Clinical respiratory services (CRS) are hands on care, assessment, or treatment, governed by state regulations including Respiratory Practice Acts and Licensure Laws. It is usually physician-prescribed in conjunction with medical equipment services. Most of the DME organizations that provide CRS do not get paid for the services and do them as an adjunct to providing some kind of equipment services, such as an oxygen or ventilation program. Because of the limited opportunities for reimbursement for these services, organizations sometimes shy away from them, but the creative use of these services can help an organization expand its scope of services in terms of the equipment it provides. Furthermore, it becomes a very good marketing talking point and can increase business in areas where there IS reimbursement.
CRS standards are not complicated or difficult to comply with if you have a licensed respiratory care practitioner at your organization. Standards you will need to comply with include:
- Your organization will need to develop policies and procedures that define the scope of service you wish to offer. If you want to do one-time respiratory assessments on new oxygen patients, you should have policy and procedure that define this relatively simple process.

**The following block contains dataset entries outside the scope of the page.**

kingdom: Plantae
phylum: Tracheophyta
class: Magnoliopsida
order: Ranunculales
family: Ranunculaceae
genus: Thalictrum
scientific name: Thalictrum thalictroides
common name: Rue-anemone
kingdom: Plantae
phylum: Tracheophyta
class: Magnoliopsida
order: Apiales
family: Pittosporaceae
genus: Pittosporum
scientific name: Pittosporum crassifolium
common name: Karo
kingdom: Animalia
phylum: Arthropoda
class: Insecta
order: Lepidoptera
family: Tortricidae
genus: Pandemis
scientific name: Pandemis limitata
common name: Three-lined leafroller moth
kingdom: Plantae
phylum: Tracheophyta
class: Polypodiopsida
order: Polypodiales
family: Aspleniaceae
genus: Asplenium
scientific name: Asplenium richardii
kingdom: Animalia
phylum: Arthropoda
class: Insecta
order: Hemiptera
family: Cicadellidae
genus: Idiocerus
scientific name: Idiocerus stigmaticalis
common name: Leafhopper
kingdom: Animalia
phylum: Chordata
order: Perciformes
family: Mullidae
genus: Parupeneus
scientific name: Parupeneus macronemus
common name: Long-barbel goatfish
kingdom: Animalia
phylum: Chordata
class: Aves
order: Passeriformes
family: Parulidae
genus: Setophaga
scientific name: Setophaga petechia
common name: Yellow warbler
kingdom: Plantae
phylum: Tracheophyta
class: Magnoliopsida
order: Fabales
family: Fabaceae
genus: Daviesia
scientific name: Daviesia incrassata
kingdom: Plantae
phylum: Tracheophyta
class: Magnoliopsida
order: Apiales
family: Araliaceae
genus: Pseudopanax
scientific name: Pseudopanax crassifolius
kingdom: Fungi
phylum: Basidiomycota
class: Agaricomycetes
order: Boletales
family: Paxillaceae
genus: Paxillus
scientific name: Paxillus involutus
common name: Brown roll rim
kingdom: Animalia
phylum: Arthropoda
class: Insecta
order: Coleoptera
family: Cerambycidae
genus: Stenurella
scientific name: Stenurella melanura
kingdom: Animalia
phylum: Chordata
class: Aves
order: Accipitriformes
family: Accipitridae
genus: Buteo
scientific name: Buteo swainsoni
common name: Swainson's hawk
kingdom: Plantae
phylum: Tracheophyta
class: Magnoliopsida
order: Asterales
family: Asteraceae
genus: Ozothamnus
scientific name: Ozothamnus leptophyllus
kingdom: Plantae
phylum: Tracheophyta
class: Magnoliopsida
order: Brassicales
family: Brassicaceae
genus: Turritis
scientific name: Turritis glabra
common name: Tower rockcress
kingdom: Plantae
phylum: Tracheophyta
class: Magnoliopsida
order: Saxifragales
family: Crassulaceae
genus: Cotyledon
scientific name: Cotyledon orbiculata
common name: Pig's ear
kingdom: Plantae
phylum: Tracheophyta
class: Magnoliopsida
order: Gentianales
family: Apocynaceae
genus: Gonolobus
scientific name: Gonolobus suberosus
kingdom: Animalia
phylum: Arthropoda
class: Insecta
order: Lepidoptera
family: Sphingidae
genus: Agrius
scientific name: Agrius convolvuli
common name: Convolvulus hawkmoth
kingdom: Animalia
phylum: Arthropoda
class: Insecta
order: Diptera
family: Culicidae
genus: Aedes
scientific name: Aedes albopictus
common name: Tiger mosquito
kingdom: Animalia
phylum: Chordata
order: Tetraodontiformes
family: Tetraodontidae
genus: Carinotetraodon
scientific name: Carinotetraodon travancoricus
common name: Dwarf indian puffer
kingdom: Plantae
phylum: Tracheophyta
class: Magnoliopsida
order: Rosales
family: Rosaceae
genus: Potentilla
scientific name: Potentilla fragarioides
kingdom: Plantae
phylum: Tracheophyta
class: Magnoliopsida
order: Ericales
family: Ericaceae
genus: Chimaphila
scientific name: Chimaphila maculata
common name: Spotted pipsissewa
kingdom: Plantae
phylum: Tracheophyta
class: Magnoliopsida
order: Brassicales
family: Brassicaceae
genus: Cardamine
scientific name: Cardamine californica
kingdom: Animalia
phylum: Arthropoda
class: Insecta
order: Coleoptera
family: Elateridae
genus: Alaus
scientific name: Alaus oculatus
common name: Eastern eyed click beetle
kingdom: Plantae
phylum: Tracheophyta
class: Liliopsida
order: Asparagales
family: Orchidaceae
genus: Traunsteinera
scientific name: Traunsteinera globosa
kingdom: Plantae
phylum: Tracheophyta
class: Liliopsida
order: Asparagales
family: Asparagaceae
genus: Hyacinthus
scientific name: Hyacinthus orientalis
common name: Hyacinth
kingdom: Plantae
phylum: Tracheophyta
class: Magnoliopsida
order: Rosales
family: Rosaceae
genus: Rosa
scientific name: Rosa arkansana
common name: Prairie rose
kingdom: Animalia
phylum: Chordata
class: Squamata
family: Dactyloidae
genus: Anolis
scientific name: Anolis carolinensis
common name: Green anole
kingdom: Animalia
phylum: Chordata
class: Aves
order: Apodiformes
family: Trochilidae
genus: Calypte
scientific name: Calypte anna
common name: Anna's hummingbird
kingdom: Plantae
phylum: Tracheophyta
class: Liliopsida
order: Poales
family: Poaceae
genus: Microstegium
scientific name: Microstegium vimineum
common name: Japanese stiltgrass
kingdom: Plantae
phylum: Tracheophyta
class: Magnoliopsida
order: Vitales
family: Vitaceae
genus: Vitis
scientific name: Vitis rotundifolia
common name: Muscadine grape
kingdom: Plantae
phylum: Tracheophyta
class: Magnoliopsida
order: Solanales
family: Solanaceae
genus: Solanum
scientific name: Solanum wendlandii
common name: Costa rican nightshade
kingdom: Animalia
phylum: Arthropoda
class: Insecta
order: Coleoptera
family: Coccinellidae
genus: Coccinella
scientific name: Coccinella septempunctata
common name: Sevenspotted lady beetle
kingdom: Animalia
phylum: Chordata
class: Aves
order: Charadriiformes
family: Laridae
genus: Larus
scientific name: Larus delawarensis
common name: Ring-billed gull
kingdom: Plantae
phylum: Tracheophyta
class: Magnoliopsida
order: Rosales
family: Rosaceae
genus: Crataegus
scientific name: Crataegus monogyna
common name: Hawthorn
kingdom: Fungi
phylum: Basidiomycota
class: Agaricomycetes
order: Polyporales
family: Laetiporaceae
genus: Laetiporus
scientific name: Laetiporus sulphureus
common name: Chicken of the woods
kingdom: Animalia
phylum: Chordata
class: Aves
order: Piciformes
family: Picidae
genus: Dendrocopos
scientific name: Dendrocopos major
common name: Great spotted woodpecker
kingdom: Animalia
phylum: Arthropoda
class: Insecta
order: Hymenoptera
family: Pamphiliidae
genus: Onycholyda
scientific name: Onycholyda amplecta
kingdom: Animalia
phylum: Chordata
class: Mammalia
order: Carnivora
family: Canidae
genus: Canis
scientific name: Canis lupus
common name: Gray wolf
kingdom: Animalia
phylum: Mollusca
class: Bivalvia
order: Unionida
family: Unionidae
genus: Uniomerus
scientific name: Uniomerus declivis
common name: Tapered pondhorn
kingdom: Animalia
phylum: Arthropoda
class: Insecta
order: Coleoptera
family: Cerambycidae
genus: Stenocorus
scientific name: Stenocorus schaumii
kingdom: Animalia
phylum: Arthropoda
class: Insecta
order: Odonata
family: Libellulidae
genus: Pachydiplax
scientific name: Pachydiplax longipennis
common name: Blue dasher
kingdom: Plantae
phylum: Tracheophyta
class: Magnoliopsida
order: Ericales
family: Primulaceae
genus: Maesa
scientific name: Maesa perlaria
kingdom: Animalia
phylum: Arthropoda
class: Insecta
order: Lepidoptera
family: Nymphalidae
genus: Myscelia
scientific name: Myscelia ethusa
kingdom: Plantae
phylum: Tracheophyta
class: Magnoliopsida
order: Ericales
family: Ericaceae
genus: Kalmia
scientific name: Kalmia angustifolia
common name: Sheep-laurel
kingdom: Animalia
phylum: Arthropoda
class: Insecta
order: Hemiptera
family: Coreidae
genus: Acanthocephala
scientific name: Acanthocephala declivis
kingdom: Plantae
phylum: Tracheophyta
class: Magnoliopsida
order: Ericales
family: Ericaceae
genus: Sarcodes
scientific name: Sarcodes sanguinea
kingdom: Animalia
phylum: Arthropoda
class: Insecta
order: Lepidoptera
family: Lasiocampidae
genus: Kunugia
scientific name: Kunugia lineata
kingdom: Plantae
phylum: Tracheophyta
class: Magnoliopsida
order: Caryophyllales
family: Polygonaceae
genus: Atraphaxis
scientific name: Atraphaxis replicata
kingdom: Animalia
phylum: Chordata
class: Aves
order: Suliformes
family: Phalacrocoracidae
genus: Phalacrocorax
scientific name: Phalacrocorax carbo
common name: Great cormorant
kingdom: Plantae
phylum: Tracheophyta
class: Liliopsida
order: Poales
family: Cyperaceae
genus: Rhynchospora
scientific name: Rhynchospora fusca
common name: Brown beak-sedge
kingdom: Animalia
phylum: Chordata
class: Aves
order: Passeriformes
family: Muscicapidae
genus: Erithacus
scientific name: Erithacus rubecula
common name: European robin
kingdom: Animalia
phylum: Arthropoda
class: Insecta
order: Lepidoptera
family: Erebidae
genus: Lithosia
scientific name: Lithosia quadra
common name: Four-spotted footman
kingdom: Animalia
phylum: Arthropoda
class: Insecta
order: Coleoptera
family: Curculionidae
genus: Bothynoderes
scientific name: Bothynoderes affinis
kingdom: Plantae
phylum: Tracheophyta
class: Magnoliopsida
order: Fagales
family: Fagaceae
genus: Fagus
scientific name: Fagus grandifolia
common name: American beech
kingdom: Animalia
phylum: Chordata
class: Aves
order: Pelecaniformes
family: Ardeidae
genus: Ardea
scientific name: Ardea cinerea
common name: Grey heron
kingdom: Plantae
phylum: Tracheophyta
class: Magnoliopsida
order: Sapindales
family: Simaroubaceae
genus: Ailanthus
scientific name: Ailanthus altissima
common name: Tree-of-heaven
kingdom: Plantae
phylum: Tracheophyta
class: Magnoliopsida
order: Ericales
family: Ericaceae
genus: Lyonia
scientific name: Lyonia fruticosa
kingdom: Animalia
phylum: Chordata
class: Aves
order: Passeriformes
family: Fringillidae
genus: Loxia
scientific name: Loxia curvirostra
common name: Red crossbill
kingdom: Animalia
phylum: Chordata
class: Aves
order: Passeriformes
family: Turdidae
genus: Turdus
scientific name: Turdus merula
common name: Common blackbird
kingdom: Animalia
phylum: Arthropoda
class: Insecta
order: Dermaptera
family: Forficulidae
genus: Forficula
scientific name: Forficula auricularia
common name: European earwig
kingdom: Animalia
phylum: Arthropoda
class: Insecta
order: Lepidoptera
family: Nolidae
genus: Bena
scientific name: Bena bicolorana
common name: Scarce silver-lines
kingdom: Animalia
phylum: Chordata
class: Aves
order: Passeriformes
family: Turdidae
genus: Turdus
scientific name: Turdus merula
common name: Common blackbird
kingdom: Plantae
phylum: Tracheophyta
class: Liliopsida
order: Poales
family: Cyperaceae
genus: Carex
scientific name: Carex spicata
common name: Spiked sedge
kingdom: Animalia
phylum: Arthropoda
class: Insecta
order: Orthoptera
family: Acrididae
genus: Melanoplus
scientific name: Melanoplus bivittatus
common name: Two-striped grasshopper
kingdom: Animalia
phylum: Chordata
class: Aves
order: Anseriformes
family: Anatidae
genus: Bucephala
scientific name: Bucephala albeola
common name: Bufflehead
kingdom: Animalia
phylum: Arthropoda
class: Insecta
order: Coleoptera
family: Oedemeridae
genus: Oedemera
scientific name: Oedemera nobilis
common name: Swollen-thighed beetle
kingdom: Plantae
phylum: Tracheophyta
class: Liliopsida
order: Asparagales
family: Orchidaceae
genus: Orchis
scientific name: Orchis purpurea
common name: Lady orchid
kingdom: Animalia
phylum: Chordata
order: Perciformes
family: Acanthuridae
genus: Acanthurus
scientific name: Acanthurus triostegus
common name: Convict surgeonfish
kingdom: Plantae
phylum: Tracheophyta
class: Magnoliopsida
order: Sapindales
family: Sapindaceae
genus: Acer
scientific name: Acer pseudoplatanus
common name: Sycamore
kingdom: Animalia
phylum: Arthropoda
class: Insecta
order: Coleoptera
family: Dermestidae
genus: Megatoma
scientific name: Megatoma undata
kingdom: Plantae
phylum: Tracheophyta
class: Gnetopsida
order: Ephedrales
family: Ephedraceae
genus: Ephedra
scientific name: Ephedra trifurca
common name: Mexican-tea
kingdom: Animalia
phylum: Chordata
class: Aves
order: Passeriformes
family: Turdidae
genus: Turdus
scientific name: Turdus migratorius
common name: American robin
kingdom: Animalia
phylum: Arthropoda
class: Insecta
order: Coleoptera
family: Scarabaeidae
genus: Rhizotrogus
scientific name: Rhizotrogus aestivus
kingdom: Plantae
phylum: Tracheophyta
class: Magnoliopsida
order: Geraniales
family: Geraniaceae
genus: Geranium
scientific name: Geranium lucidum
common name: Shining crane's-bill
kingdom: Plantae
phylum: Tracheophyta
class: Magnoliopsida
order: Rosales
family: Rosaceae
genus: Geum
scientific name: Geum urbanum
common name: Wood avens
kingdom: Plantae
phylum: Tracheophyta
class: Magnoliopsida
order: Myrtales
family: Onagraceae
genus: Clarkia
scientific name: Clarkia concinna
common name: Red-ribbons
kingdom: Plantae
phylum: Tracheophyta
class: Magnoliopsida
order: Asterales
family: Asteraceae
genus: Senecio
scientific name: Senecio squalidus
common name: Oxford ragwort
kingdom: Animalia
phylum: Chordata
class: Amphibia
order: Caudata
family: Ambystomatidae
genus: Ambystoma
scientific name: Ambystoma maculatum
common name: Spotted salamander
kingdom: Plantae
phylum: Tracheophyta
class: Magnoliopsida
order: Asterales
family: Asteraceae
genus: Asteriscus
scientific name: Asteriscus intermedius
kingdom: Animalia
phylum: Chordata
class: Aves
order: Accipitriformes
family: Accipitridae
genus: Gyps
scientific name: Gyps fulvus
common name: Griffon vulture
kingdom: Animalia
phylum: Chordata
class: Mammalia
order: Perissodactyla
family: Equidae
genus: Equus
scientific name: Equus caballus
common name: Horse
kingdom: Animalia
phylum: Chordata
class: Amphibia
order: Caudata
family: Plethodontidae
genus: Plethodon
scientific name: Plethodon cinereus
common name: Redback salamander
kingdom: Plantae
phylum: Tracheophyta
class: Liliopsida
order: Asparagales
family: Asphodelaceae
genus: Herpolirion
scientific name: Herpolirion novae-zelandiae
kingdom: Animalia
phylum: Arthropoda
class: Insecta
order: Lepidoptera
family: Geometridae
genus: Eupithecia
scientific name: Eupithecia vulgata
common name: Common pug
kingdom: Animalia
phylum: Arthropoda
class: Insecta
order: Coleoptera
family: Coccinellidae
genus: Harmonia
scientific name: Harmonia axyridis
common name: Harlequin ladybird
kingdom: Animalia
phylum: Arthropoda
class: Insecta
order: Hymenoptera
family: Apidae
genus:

If you are providing ventilators and want to do weaning and tracheal tube changes and care, policies will need to reflect that.
- You will need physician orders for any treatment, procedure, or assessment you perform. Physician orders can be on a specific treatment plan form that your organization develops, or you can simply solicit signed orders that describe the treatment, procedure, or assessment and give clear instruction.
- Qualified staff and supervisors will need to be in place. “Qualified” means that staff will need to be appropriately licensed in any state you offer the service in. It also means they will need to be competent to do the procedure, conduct the assessment, or give a particular treatment. Competency will need to be assessed through your organization’s competency assessment process. Make sure any training or on going competency assessment is conducted by qualified staff.
- Services should be offered 24 hours/day, 7 days/week. Providing CRS can generate after hours problems and questions that a delivery technician or other staff may not be able to answer. Incorporate clinical staff into the on-call process at your organization. Most companies will have a delivery technician AND a respiratory care practitioner on call for problems. How you triage the calls and respond is up to you, but make sure a clinician is available to answer any clinical questions.
- Comply with state practice act law & regulation, as well as AARC Practice Regulation. Each state has a state respiratory care board that governs the profession within their state. Familiarize yourself with their standards and clarify with them directly if you have questions about the rules. At a minimum, most states require that a respiratory care practitioner be licensed within the state. The license often requires continuing education topics and hours. The American Association for Respiratory Care (AARC) is the national organization for respiratory care practitioners and has “practice guidelines” for various procedures and therapies. For instance, if you are going to provide ventilators, there is a Clinical Practice Guideline (CPG) for providing ventilators in home settings.
Utilizing a respiratory therapist for these services is essential. In addition to these services, your RT can also do teaching and equipment set ups and follow ups that are not necessarily governed by CRS standards. Teaching a patient how to use their oxygen equipment properly is not clinical services, but you still may decide to use a clinician to do that teaching. Once your employee is in place, and once your program has been developed, here’s some tips for how to best use the program for a competitive advantage:
- Do titrations for oxygen patients. Some pulmonologists prefer to order oxygen to keep a saturation level above a certain point. The titration process utilizes a simple pulse oximetry to test a patient’s levels throughout their day—as they sleep, sit, and perform ADL’s.
- Test patients to ensure they can tolerate conservation devices. Conserving devices do not deliver a full, continuous liter flow. If a patient is ordered 2-liters/minute oxygen and wants to use a conserving device, they should be tested to ensure they could tolerate the device.
- Conduct respiratory assessments on patients. These clinical assessments gather information on how a patient is tolerating their homecare. Many physicians see the benefit of a clinical visit to gather information on their patients between office visits.
- Offer home health agencies respiratory care services. Some home health agencies providing nursing visits rely on the provider of respiratory equipment to go beyond teaching equipment use. A good example of this might be a patient who needs a suction machine. The home health agency staff might appreciate an RT giving them a refresher course on suctioning a patient.
Many DME organizations that are providing respiratory equipment such as oxygen, PAP devices, and ventilators employ a respiratory care practitioner. Providing clinical services makes your DME more versatile and perhaps more useful to your referral sources. If you are providing these services, be sure to tell your referral sources. If you are not providing these services, consider it!